You’ll have to forgive my sounding like something of a broken record by this point, but I couldn’t let this news pass without flagging it for Mere O readers:
Tim Farron has announced his resignation as Liberal Democrat leader after he was repeatedly pressed during the general election over his personal beliefs on issues including homosexuality.
Farron issued a statement on Wednesday night saying he felt “remaining faithful to Christ” was incompatible with leading his party. It is understood several senior figures in the party had visited Farron in recent days to attempt to persuade him to step down, though he was initially reluctant.
There is a certain class of evangelicals in the US, mostly young, middle class, and white, that dismisses things like Rod Dreher’s Benedict Option and other related books as alarmist. While I am sympathetic to concerns about Rod’s tone, I am much less sympathetic to the idea that Rod is over-stating the challenges confronting the western church today.
Consider: Tim Farron actually supports same-sex marriage. On policy issues, he was blameless in the eyes of progressives. But even that concession was not sufficient. He was consistently grilled during the campaign season about his personal beliefs regarding homosexuality. One member of the party resigned over his views and many have speculated that part of the reason the Lib Dems underperformed in this election was a general mistrust of Farron because of his religious beliefs.
Pair this with last week’s Bernie story and, well, you understand why American Christians who are paying attention are a bit anxious. The issue in at least these two cases does not seem to be anything about the actual policies a person supports or how they would do in their specific job within the political system. The issue is personal convictions informed by traditional religious beliefs. There are all sorts of bad ways that Christians might respond to this fact, but denying that this is happening does not help us either.
I did want to take note of one other thing about this story. One line that Farron and some of his supporters have taken is to hit out at their opponents for being illiberal. This is a fair critique and a familiar one to many on the American right. But I do not think it a particularly effective line for two reasons.
In the first place, due to the general belief system of many progressives, the line is basically useless as a persuasive tool. But there’s a second issue: If the move that western Christians attempt to make in response to all these challenges is to simply rebuild liberalism, then whatever victories we win will be short term. Liberalism is the soil from which the current regime has grown. It’s emphasis on individual autonomy and self-definition and the illegitimacy of unchosen authorities is precisely how we ended up where we are today.

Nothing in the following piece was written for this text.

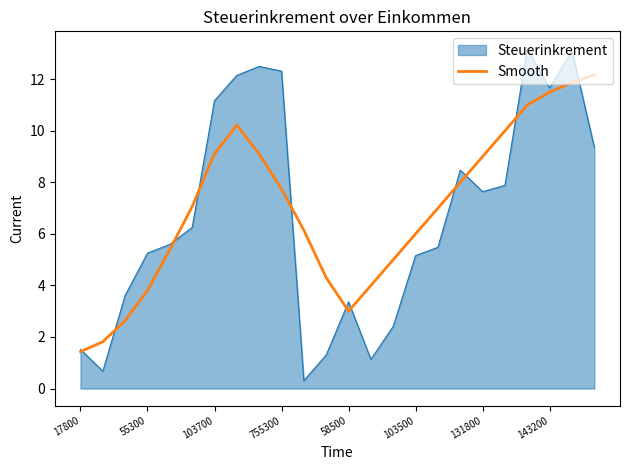

List the series in order of their peak value, highest first.

Steuerinkrement, Smooth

So, two points: First, trying to Make Liberalism Great Again is probably no more realistic than trying to return America to the 1950s. In both cases, the order in question was the unique product of historical circumstances that our own era does not share. Thus any attempt to recreate said order is doomed to fail. Second, we need better language and concepts to make our case to both those within our church communities and those outside the church. Liberalism is not the way forward. It is the way toward further and deeper darkness. If we start thinking about common goods, shared life, and the neighborly arts, then we may be onto something. But all of these things, of course, assume a sort of communitarian sensibility that has always had a hard time reconciling itself to the deeply democratic, egalitarian nature of American Christianity. Therefore, whatever our project ends up being, it figures to be a long-term thing.